EXCERPT:
START
Gleaning is the ancient way of providing for the poor. After the workers had picked the fields, the poor could go in and pick after them. The workers were also to let anything that fell stay where it fell, which the poor could then pick up.

How do you glean today?

Look and Ask:

Look for fruit trees in your neighborhood (or in neighborhoods that you pass) that are hanging full of fruit, and where fruit is dropping underneath. You may see them over a wall or fence as you drive by. Knock on the door and ask if you can pick the fruit. Chances are, the person living there will be happy to have someone use it.

Craig’s List:

Look on Craig’s list and Freecycle for offers of free fruit. One of my readers cans hundreds of jars of fruits and jams each year just from fruit that she gleans that she has found on Craig’s list. She also puts out ads on Craig’s list, looking for free fruit. She has been contacted by people this way as well who don’t want to eat the fruit from their trees and would love for it to be used.

Olives 2 The Prudent Homemaker

Friend of a Friend:

Let people know that you are looking to pick fruit. I have found most of my fruit this way. Other people have friends and acquaintances who have fruit trees, and those people don’t want all of the fruit from the trees. I have found a lot of fruit this way.

When you go to pick, bring a ladder and something to put your fruit into. I prefer to bring handled baskets that can hang over my arm while I am picking. Be sure to pick up and dispose of any rotting fruit that has fallen while you are there, as a courtesy to the person who has allowed you to pick.

Glean in a Field:

After dropping off her children at an out-of state university, my sister-in-law drove past a farmer’s field. He had closed his farm stand the week before, but frost had not yet hit his fields. My sister-in-law could see plenty of food still left on the vines.
END
DATASET ROWS:
START
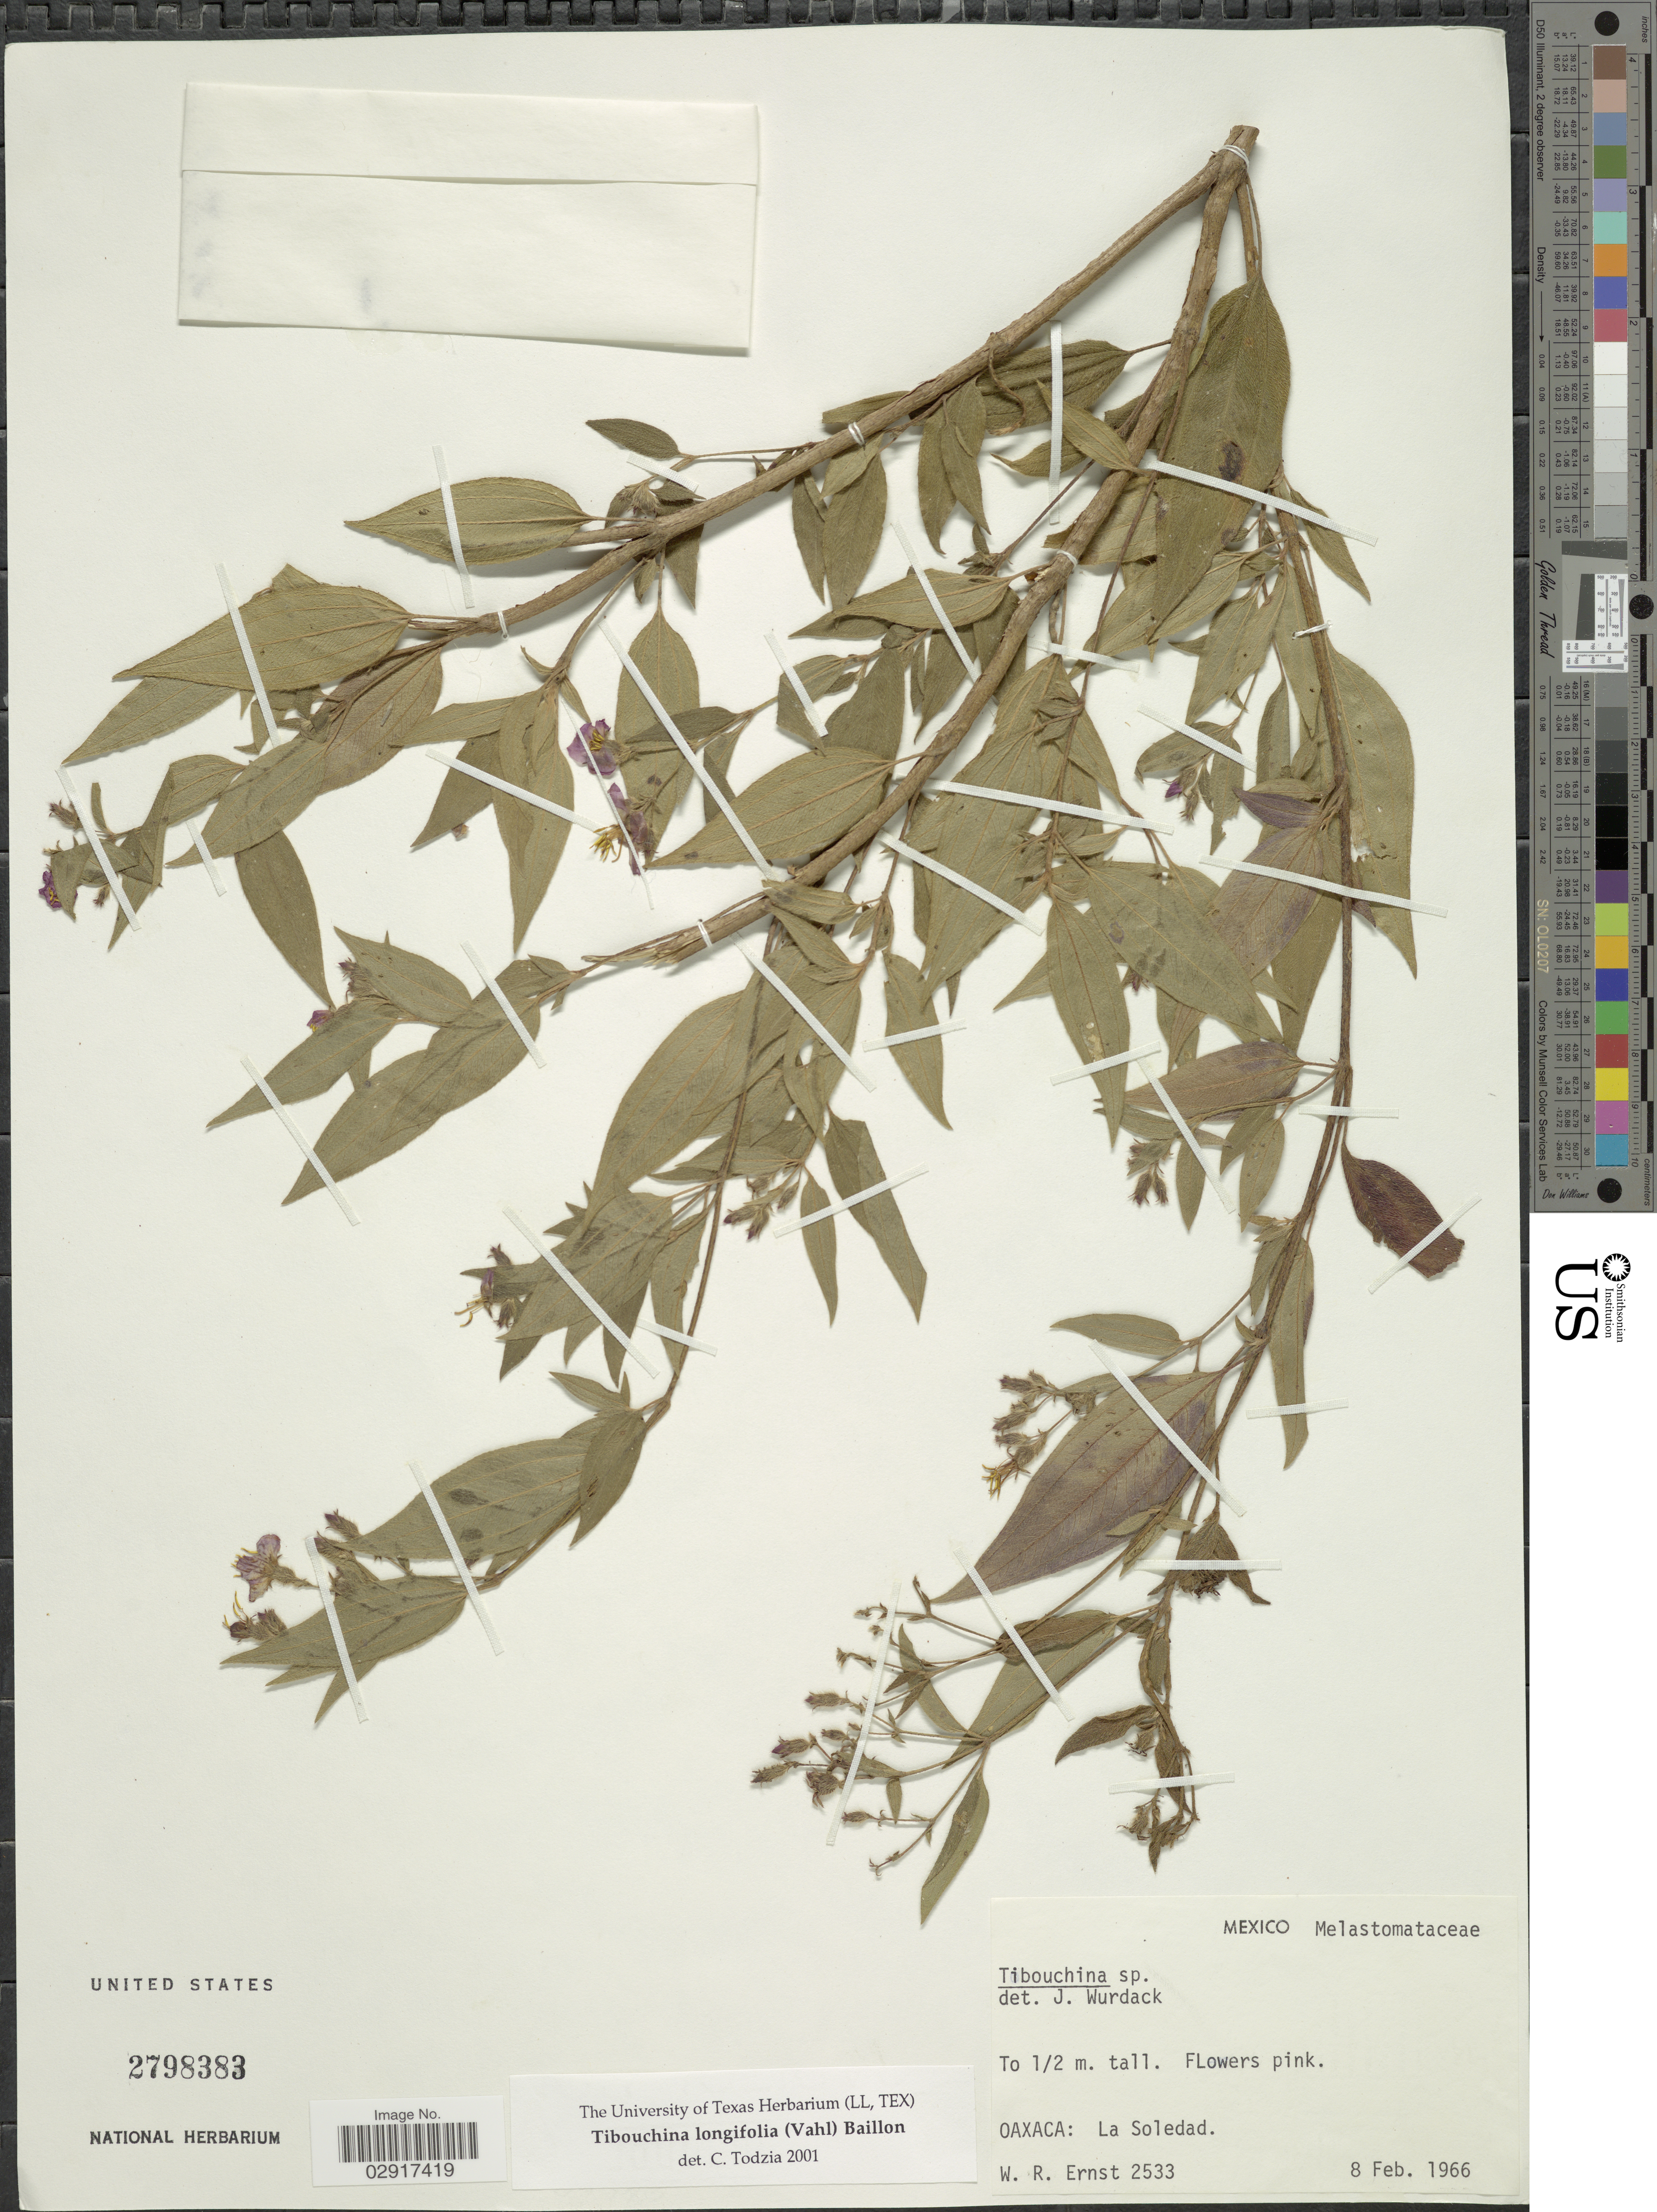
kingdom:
END
START
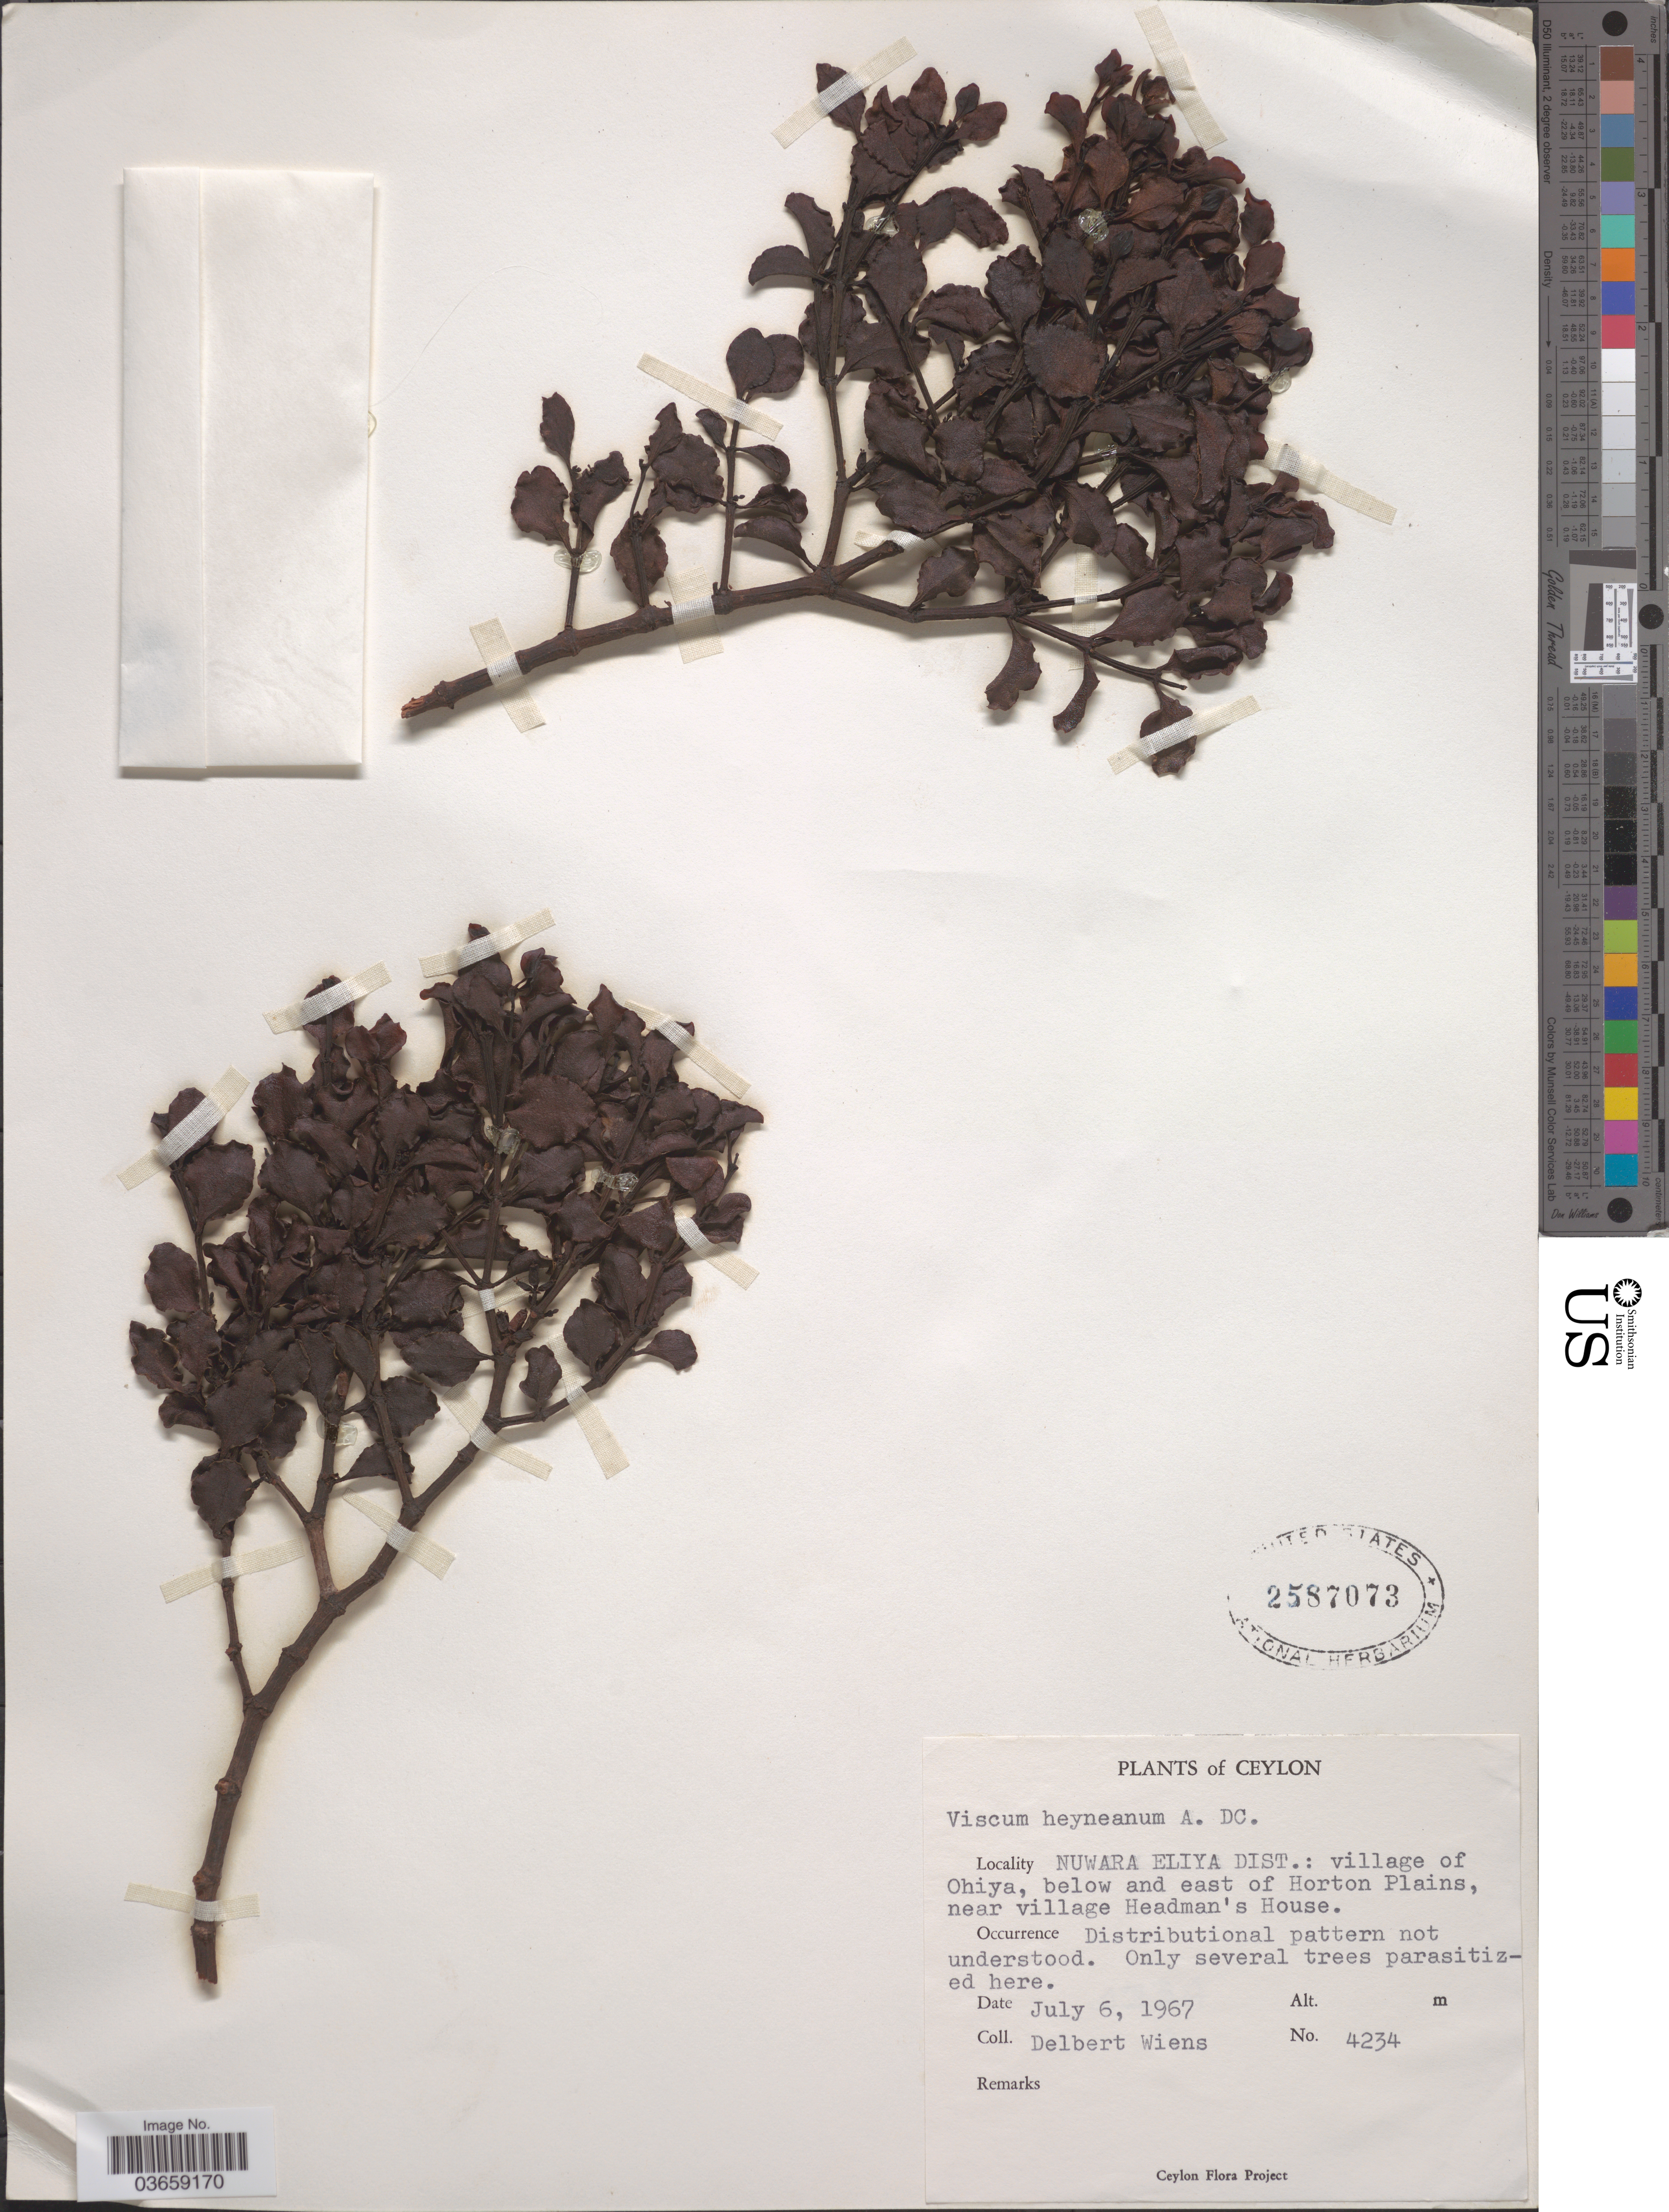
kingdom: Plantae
END
STATED PROBLEM:
Could you continue the article on gleaning above, not the data, starting right after its last sentence?

FINAL RESULT:
She knocked and asked the farmer if she could pick the food that the farmer was leaving to rot in his fields. He was reluctant at first, but then agreed to allow her to pick. She filled the back of her pickup truck with tomatoes (green and red), cantaloupe, honeydew, and watermelon. She said that despite that, the field was still full of food, and it hurt her to leave behind so much. She brought the food home and shared it with her family and friends.

There are other ways to glean, too, that are different than just picking fruit, and that can involve more than produce.

Join a Gleaning Group:

There are groups that gather expired and blemished food from grocery stores and restaurants and make it available to others. These groups may ask for a regular fee to join, or ask for a donation to help cover the cost of gas that is incurred while picking up food.

They are not easy to find, and with good reason. I have seen several groups that I know of end completely, and sources choose to throw the food out and no longer donate it because of the abuse of others in one of the many gleaning groups that pick up. Abuses have included returning expired food and asking for fresh, stealing items from the gleaning location, and selling the food. These abuses have completely closed down avenues of food for the needy to all of that store’s groups. Because of this, groups are quiet and hard to find. I have benefited from getting food in this way, but I have seen avenue after avenue close up because of this as well. The group I belonged to quit existing 4 times; once because of theft, once because someone complained, and for the other two reasons that I mentioned above. If you are receiving food in a gleaning group, be grateful. Know that the food is expired and some, if not much of it, will be bad. Cut around the bad spots on the fruits and vegetables, throw out anything that is no longer good, and don’t take advantage. Do not steal from the location where you are gleaning; only take the food that has been offered and nothing else. Be quiet about your group, so that stores will want to continue to give.

Some people are picking up for their own animals, and taking anything good for their families. Mavis at One Hundred Dollars a Month writes about how she does this. You can see the quality of food that she receives in her photographs. That is pretty typical of what a gleaning group receives (however, the corn she considered unacceptable would be pretty normal at a gleaning group, and the bad spots can be removed, while the rest can be eaten).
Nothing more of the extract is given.